## DONNÉES BRUTES

····················

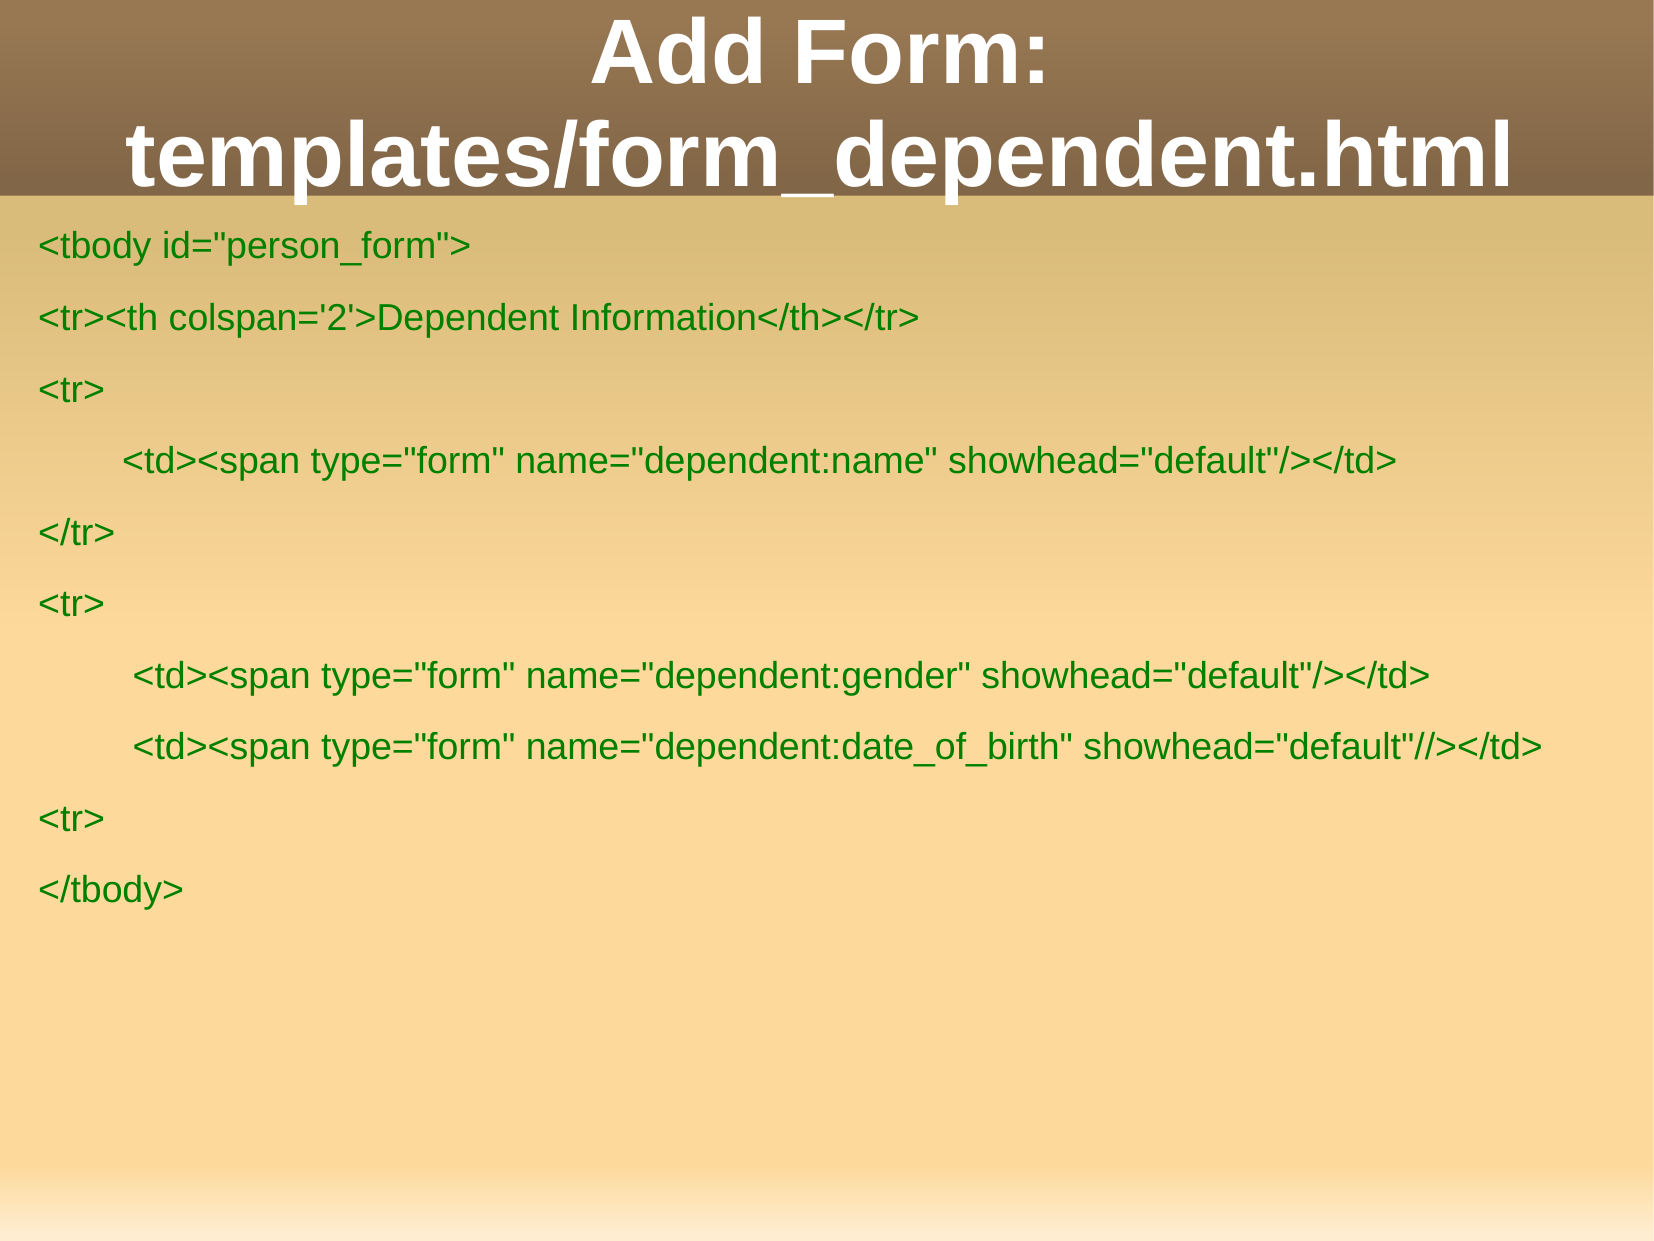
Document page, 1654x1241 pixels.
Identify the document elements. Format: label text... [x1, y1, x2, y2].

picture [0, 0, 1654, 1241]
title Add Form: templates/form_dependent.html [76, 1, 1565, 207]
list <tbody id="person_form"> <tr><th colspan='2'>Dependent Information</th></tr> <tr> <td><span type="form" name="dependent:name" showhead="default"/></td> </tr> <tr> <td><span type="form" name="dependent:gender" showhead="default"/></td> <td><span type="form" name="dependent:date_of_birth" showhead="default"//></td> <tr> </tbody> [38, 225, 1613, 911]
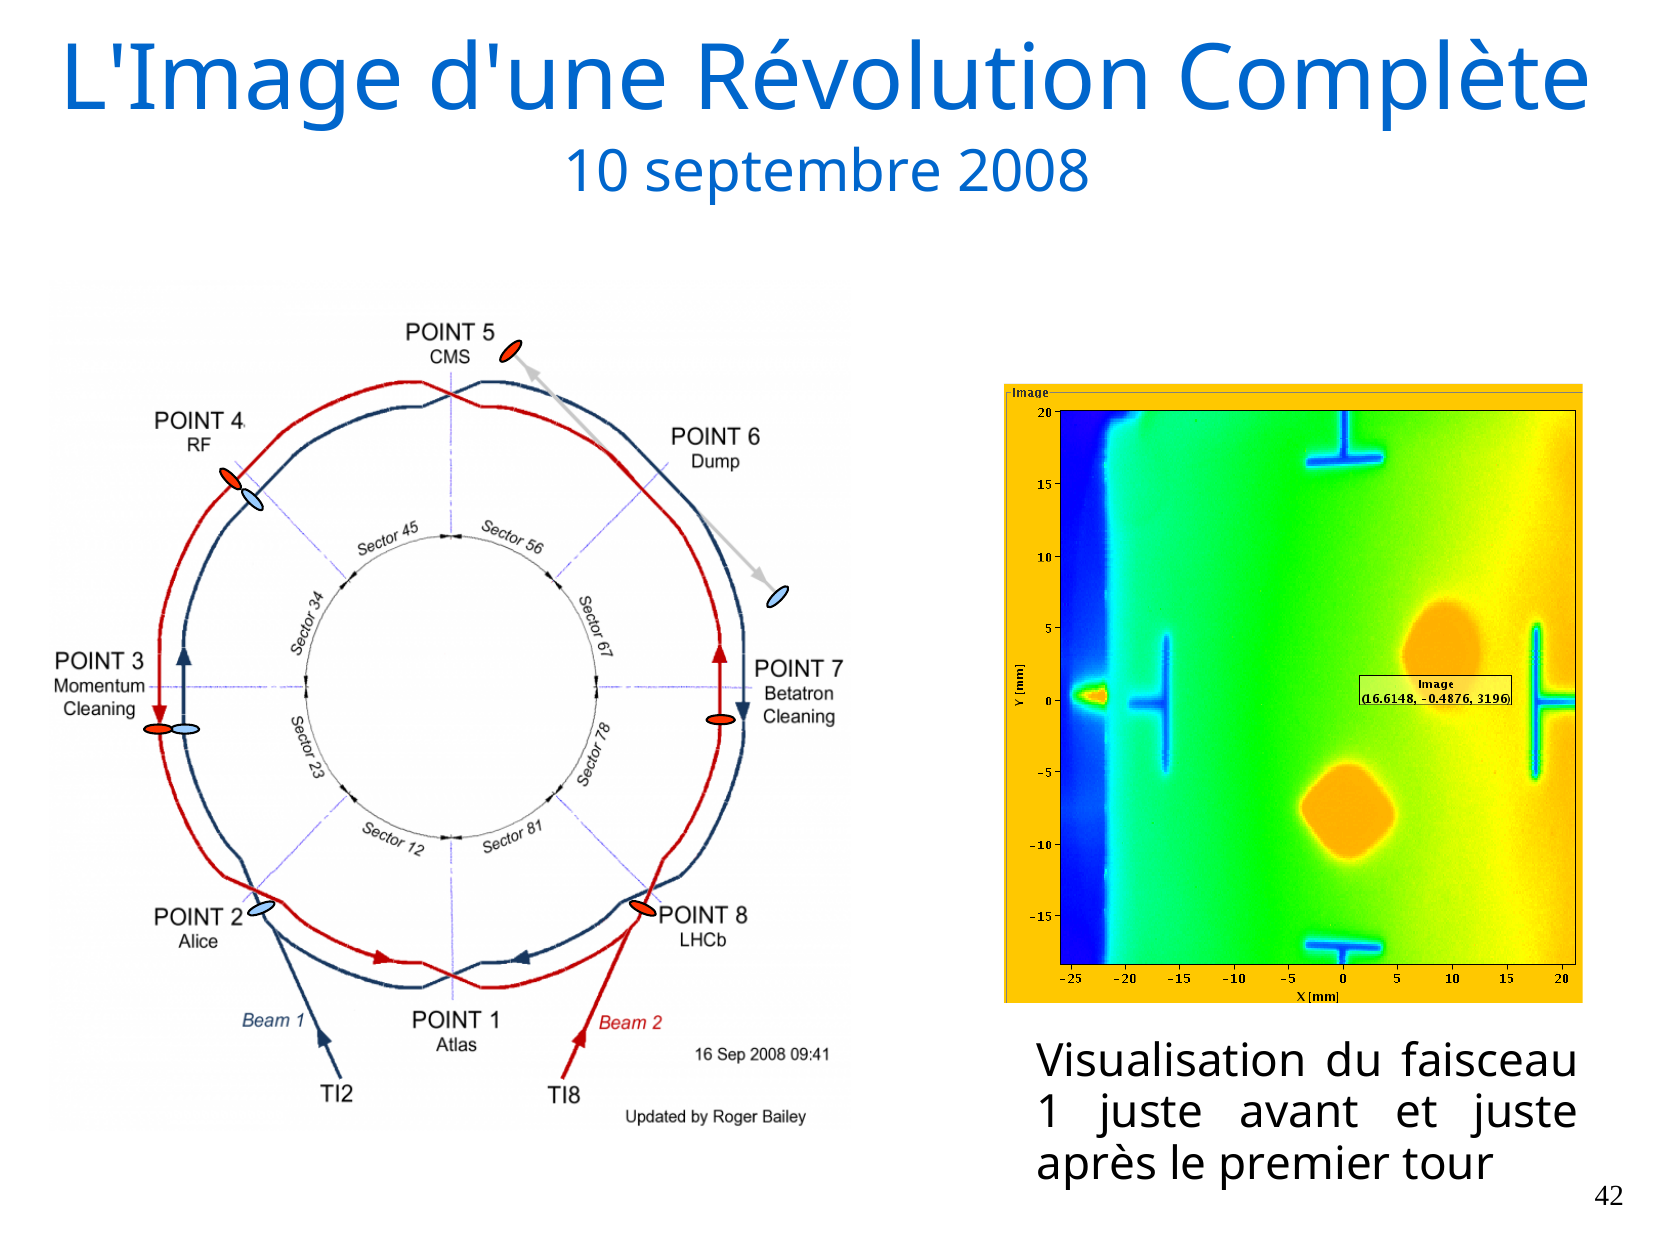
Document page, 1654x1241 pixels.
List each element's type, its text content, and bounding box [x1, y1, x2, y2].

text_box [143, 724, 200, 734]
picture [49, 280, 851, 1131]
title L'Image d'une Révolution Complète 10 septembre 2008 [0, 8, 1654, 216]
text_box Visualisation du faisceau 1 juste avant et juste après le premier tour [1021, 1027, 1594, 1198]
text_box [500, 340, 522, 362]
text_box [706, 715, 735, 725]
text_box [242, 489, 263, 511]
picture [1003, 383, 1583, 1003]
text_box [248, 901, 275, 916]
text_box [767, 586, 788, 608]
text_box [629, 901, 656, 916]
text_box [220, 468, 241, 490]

····················

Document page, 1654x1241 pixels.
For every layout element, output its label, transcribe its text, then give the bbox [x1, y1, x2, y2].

····················

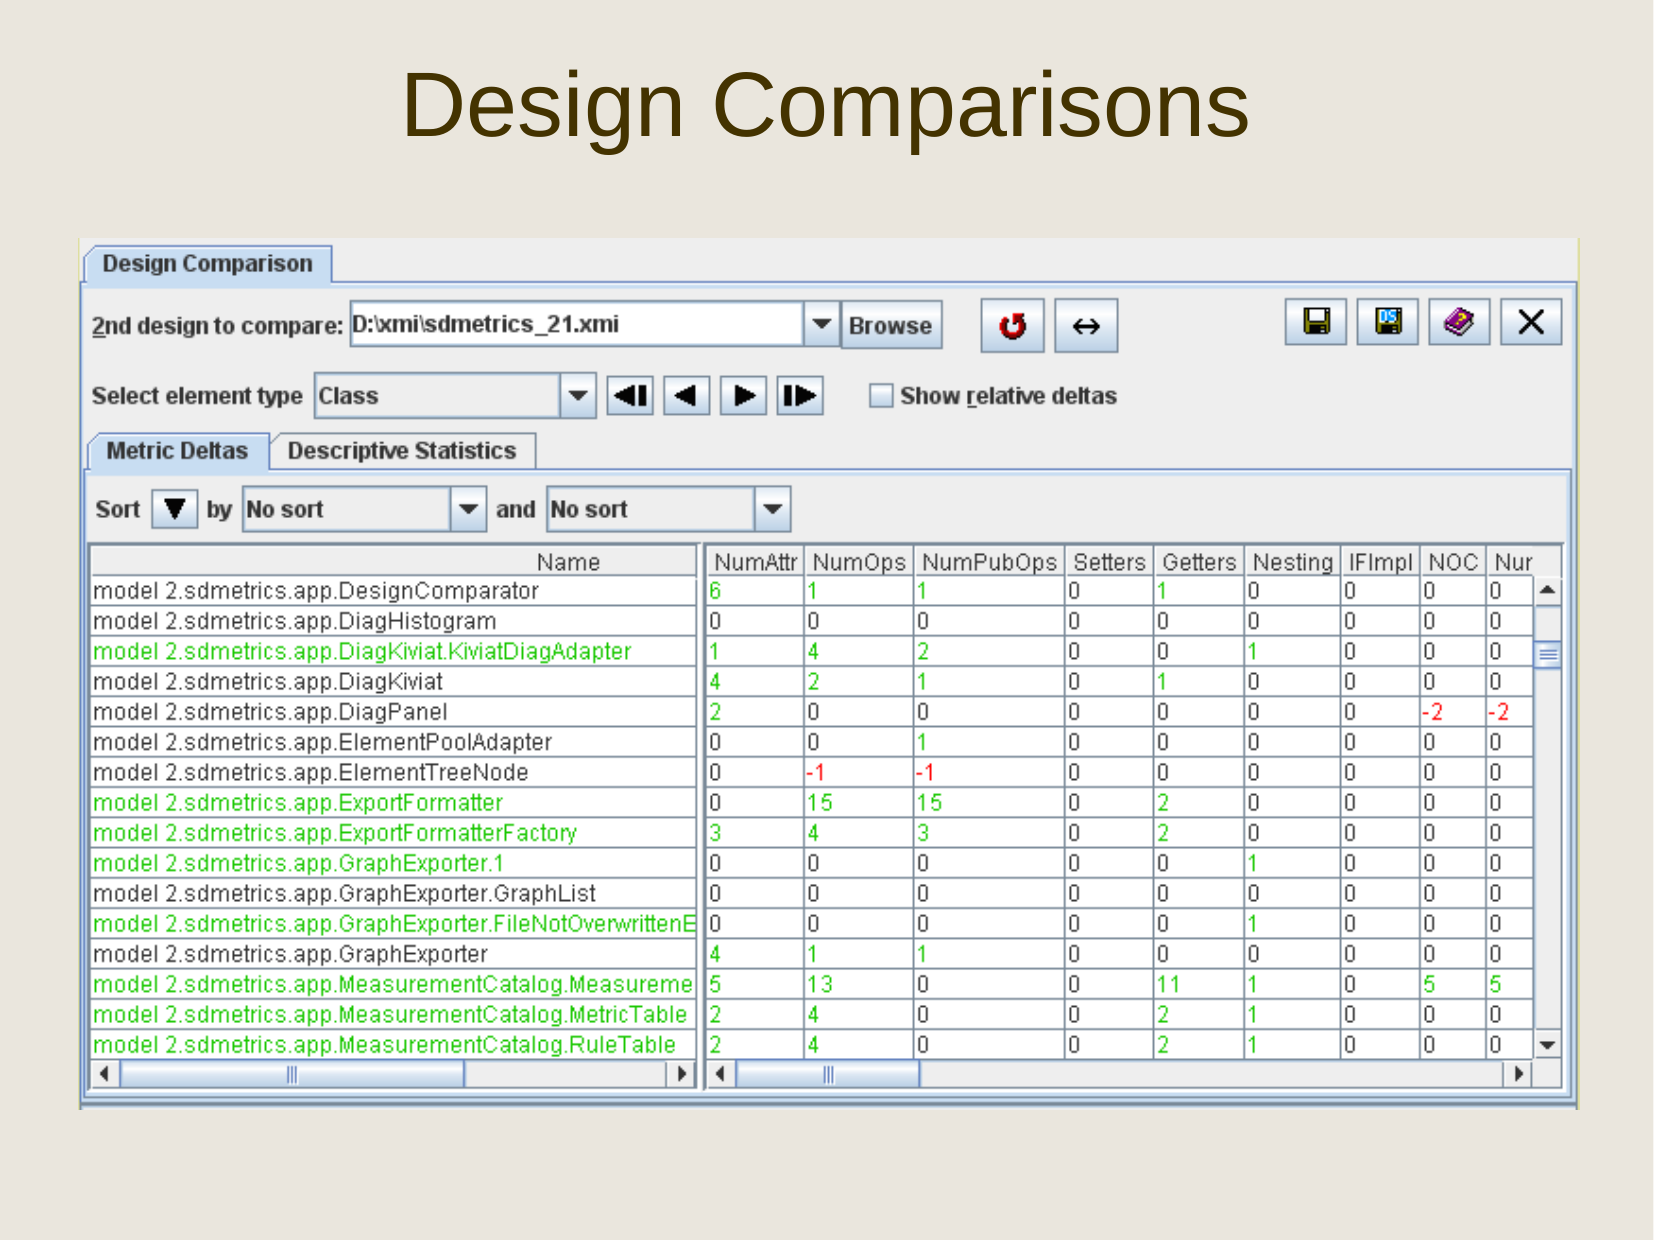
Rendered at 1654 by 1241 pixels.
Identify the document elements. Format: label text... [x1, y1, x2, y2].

····················

## CONSIGNE
Repérez dans le listing ci-dessus chaque ligne contenant la chaîne « type » et recopiez-la, en respectant la casse.

## RÉSULTAT
list <tbody id="person_form"> <tr><th colspan='2'>Dependent Information</th></tr> <tr> <td><span type="form" name="dependent:name" showhead="default"/></td> </tr> <tr> <td><span type="form" name="dependent:gender" showhead="default"/></td> <td><span type="form" name="dependent:date_of_birth" showhead="default"//></td> <tr> </tbody> [38, 225, 1613, 911]
List each element's type, its text content, and bounding box [x1, y1, x2, y2].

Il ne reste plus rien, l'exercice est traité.